- **Problem**
Would you please transcribe the data in full and exactly, excluding images?

- **Source material**
>>
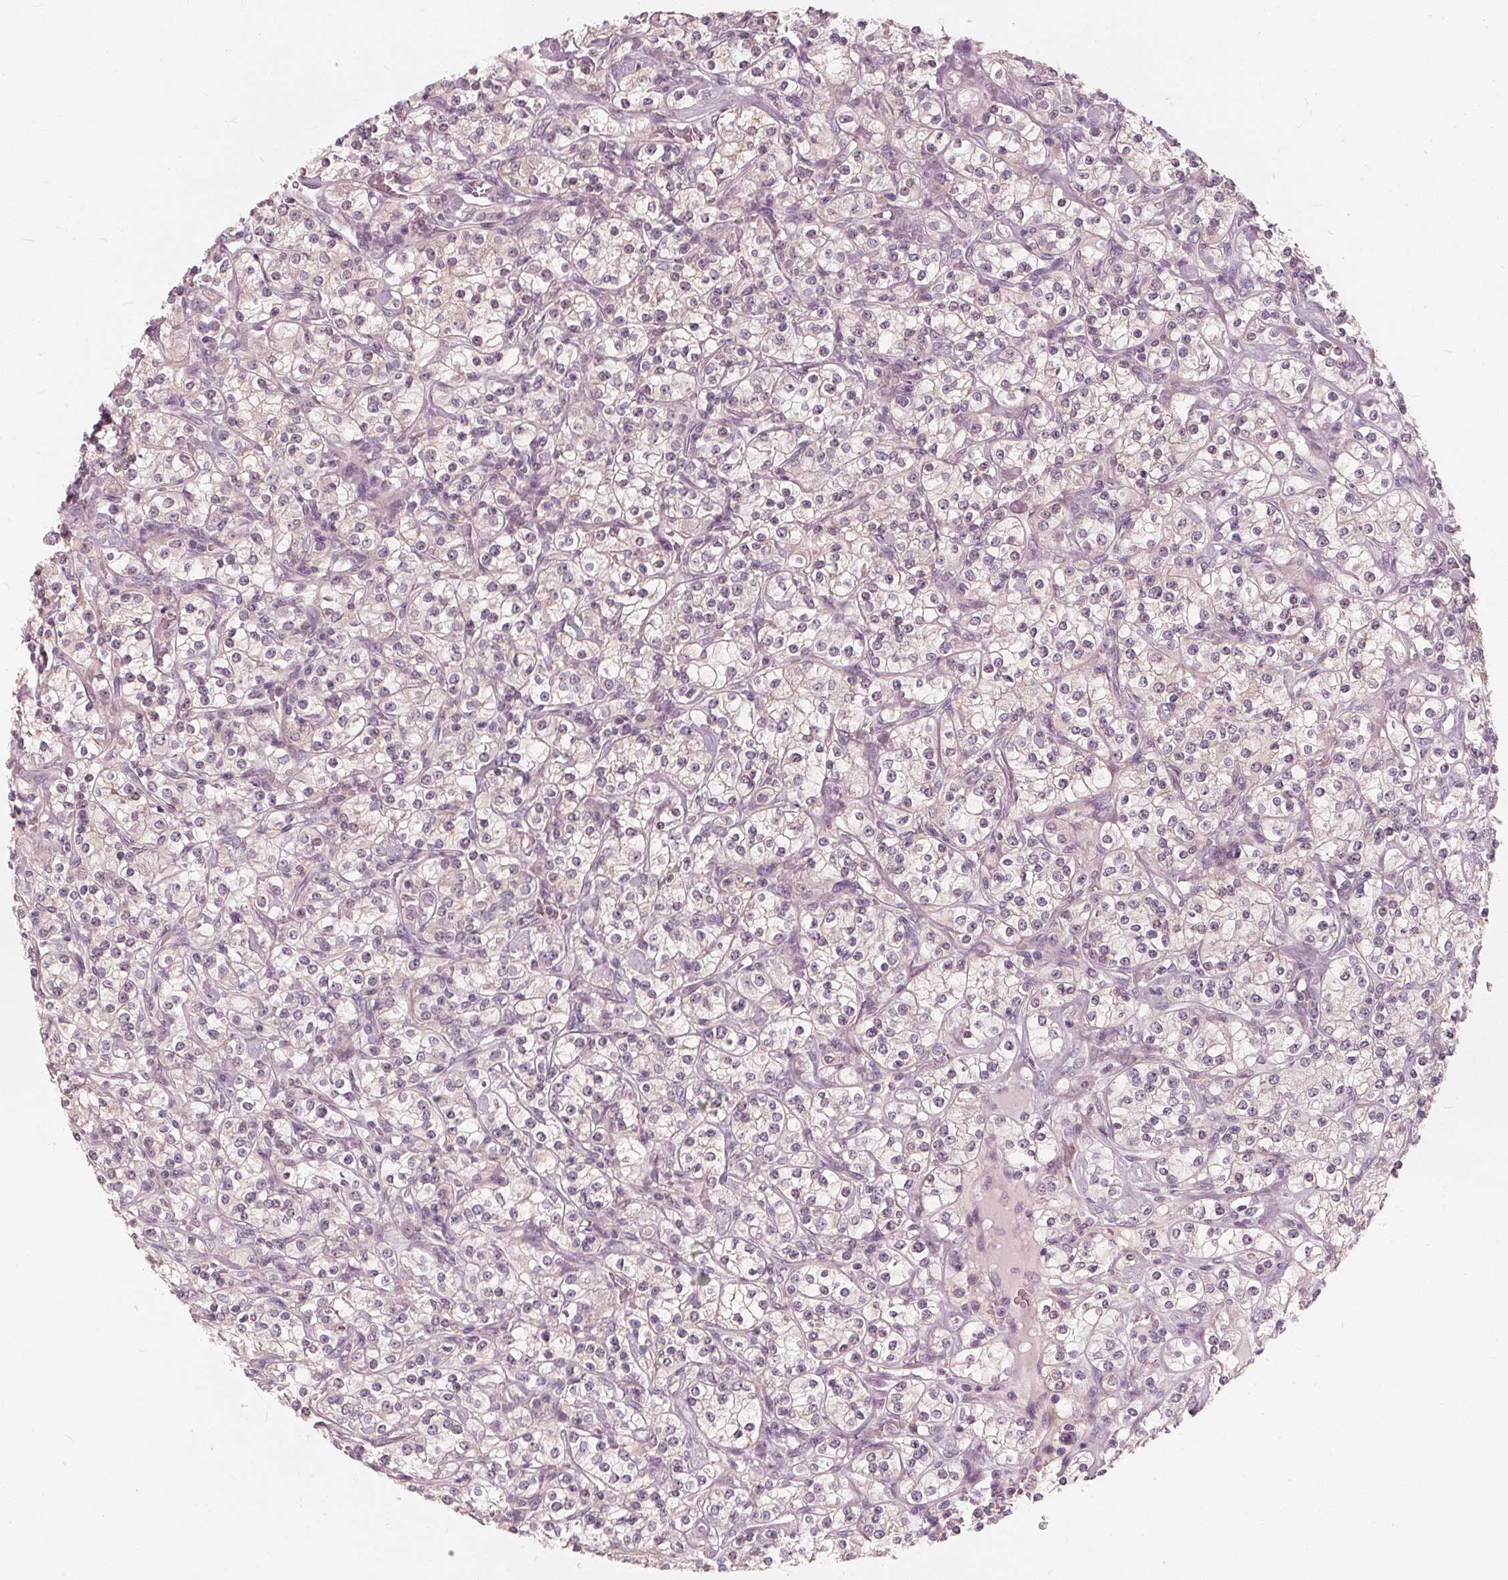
{"staining": {"intensity": "negative", "quantity": "none", "location": "none"}, "tissue": "renal cancer", "cell_type": "Tumor cells", "image_type": "cancer", "snomed": [{"axis": "morphology", "description": "Adenocarcinoma, NOS"}, {"axis": "topography", "description": "Kidney"}], "caption": "Tumor cells are negative for brown protein staining in renal cancer.", "gene": "SAT2", "patient": {"sex": "male", "age": 77}}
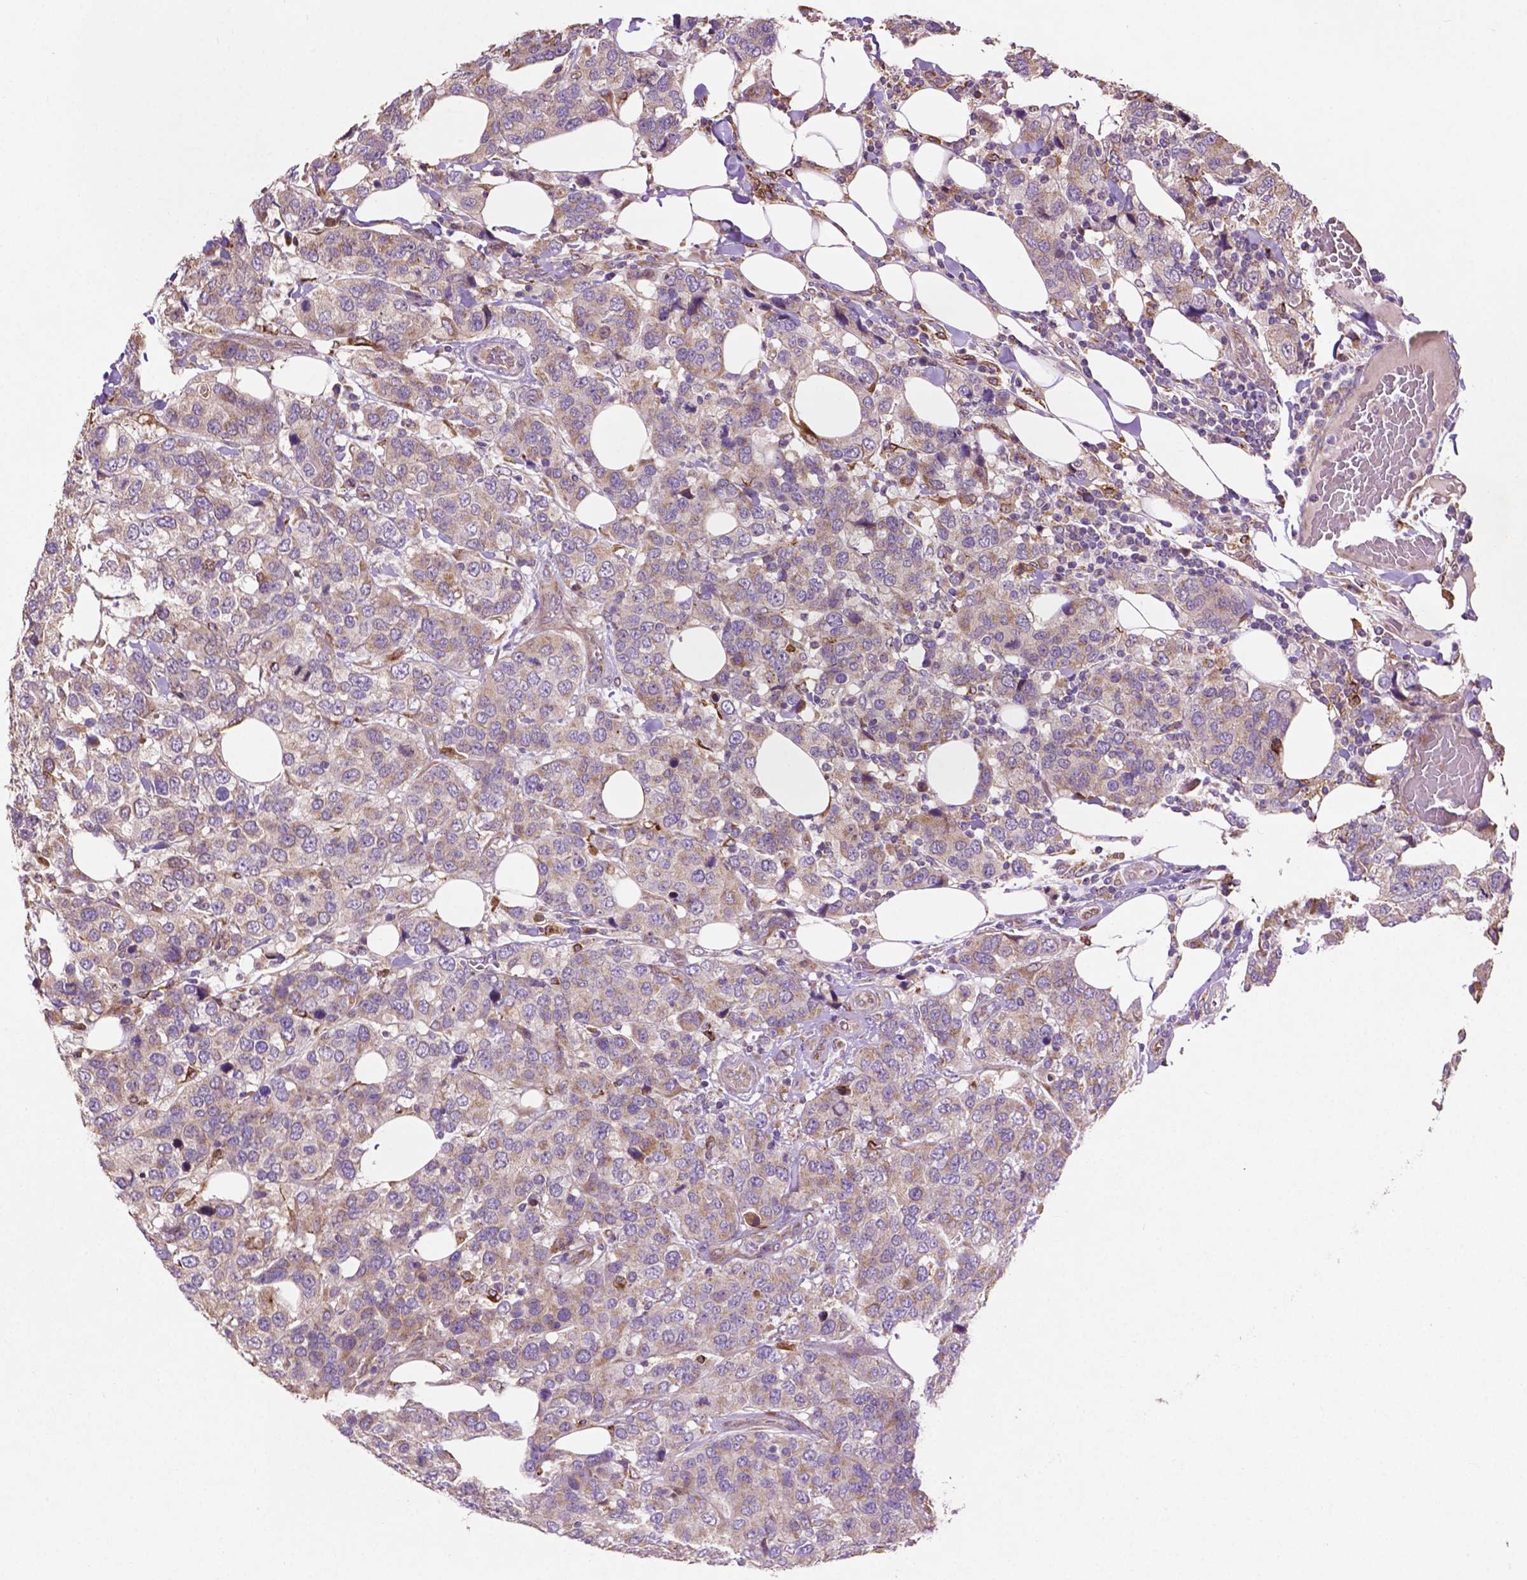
{"staining": {"intensity": "weak", "quantity": "<25%", "location": "cytoplasmic/membranous"}, "tissue": "breast cancer", "cell_type": "Tumor cells", "image_type": "cancer", "snomed": [{"axis": "morphology", "description": "Lobular carcinoma"}, {"axis": "topography", "description": "Breast"}], "caption": "Image shows no significant protein staining in tumor cells of breast cancer (lobular carcinoma). The staining is performed using DAB (3,3'-diaminobenzidine) brown chromogen with nuclei counter-stained in using hematoxylin.", "gene": "MBTPS1", "patient": {"sex": "female", "age": 59}}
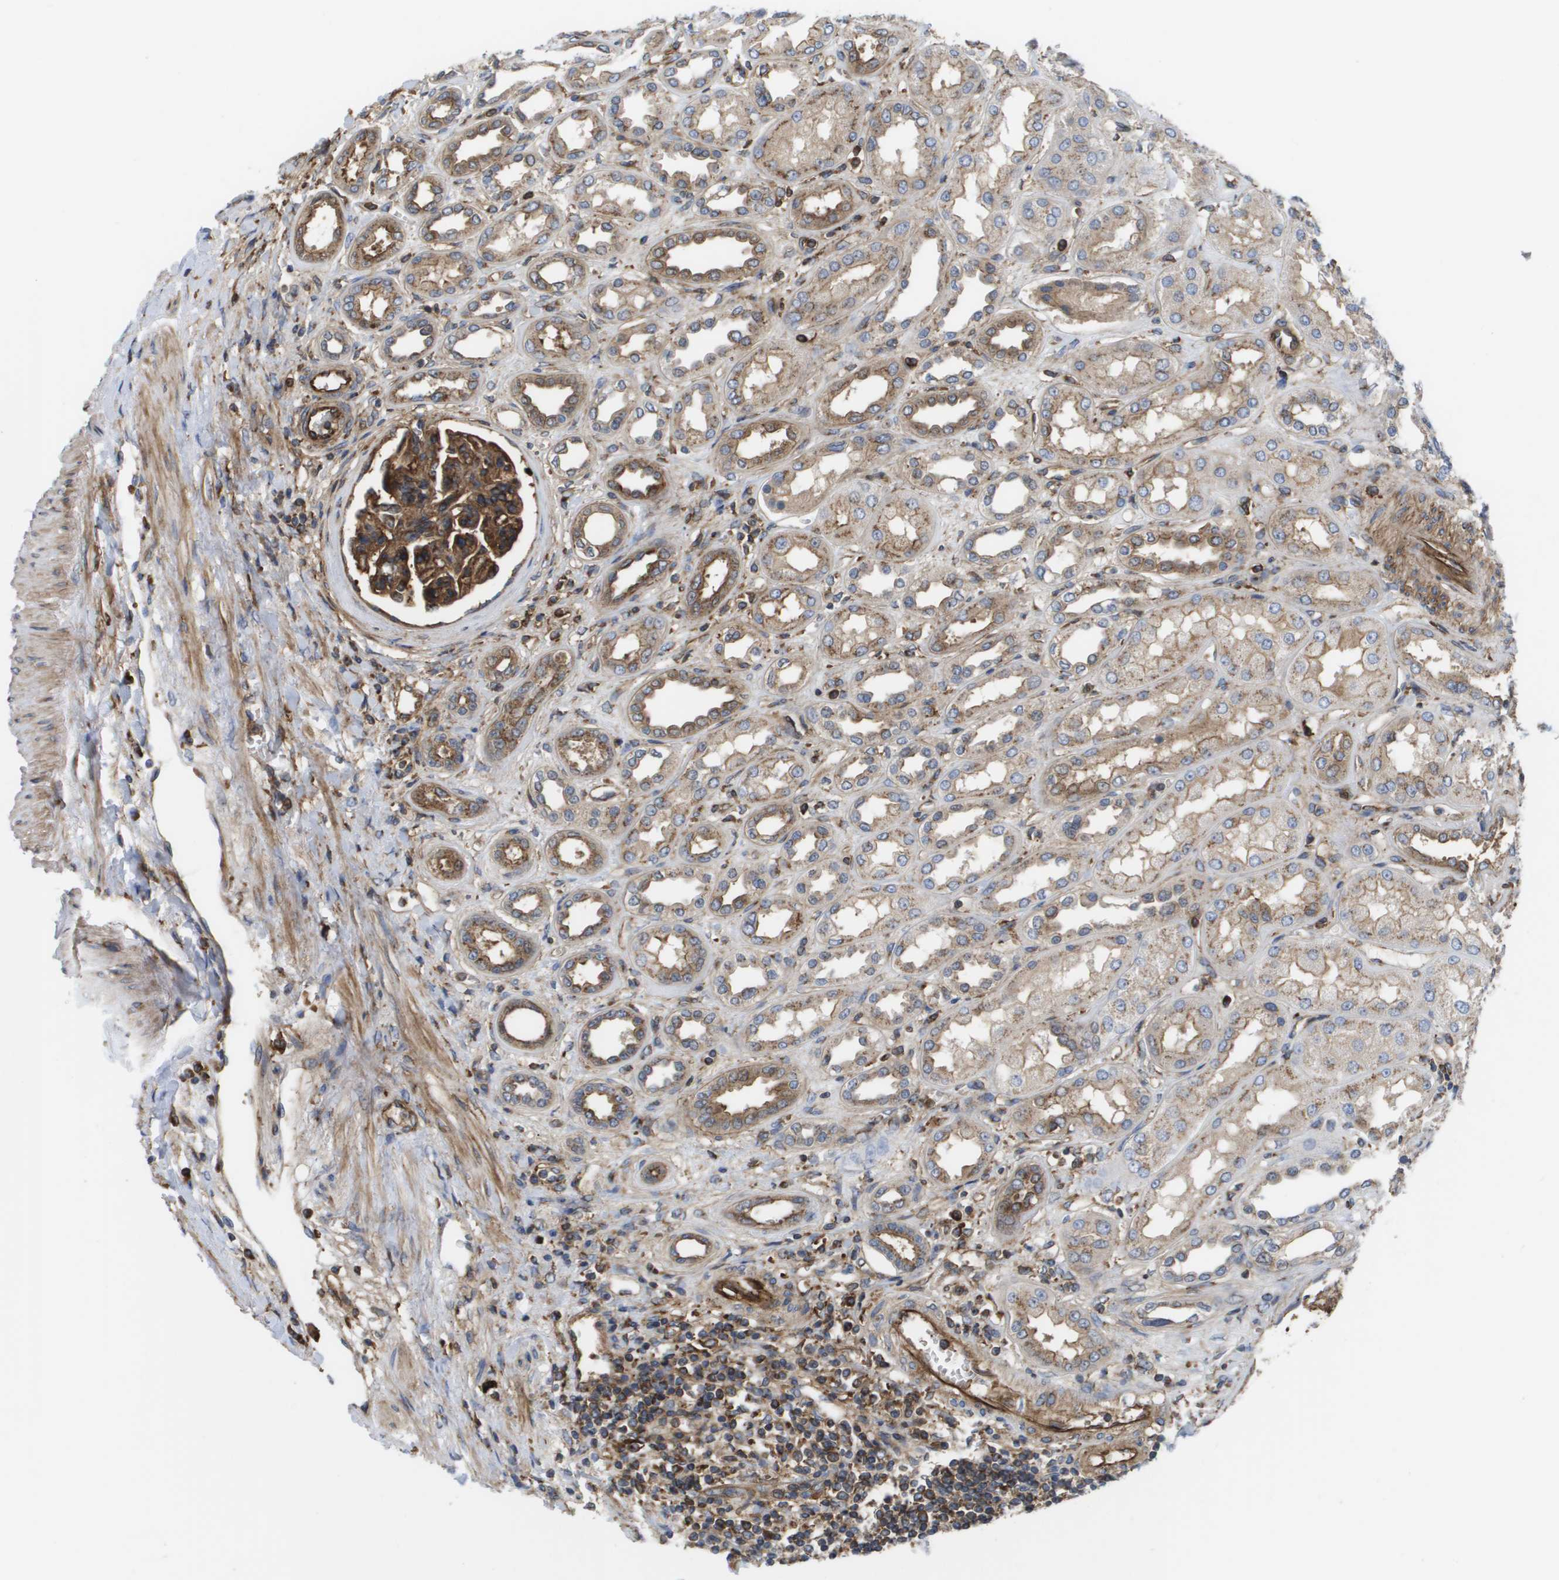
{"staining": {"intensity": "strong", "quantity": ">75%", "location": "cytoplasmic/membranous"}, "tissue": "kidney", "cell_type": "Cells in glomeruli", "image_type": "normal", "snomed": [{"axis": "morphology", "description": "Normal tissue, NOS"}, {"axis": "topography", "description": "Kidney"}], "caption": "Brown immunohistochemical staining in unremarkable kidney exhibits strong cytoplasmic/membranous staining in approximately >75% of cells in glomeruli.", "gene": "BST2", "patient": {"sex": "male", "age": 59}}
<<
- **Response to this exercise**
{"staining": {"intensity": "negative", "quantity": "none", "location": "none"}, "tissue": "renal cancer", "cell_type": "Tumor cells", "image_type": "cancer", "snomed": [{"axis": "morphology", "description": "Adenocarcinoma, NOS"}, {"axis": "topography", "description": "Kidney"}], "caption": "Tumor cells are negative for brown protein staining in renal cancer.", "gene": "SAT2", "patient": {"sex": "male", "age": 77}}
{"staining": {"intensity": "weak", "quantity": "<25%", "location": "cytoplasmic/membranous"}, "tissue": "breast cancer", "cell_type": "Tumor cells", "image_type": "cancer", "snomed": [{"axis": "morphology", "description": "Lobular carcinoma"}, {"axis": "topography", "description": "Breast"}], "caption": "Image shows no significant protein staining in tumor cells of breast cancer (lobular carcinoma). The staining is performed using DAB (3,3'-diaminobenzidine) brown chromogen with nuclei counter-stained in using hematoxylin.", "gene": "MBTPS1", "patient": {"sex": "female", "age": 59}}
{"staining": {"intensity": "strong", "quantity": ">75%", "location": "cytoplasmic/membranous"}, "tissue": "kidney", "cell_type": "Cells in glomeruli", "image_type": "normal", "snomed": [{"axis": "morphology", "description": "Normal tissue, NOS"}, {"axis": "topography", "description": "Kidney"}], "caption": "Brown immunohistochemical staining in unremarkable kidney exhibits strong cytoplasmic/membranous staining in approximately >75% of cells in glomeruli.", "gene": "BST2", "patient": {"sex": "male", "age": 59}}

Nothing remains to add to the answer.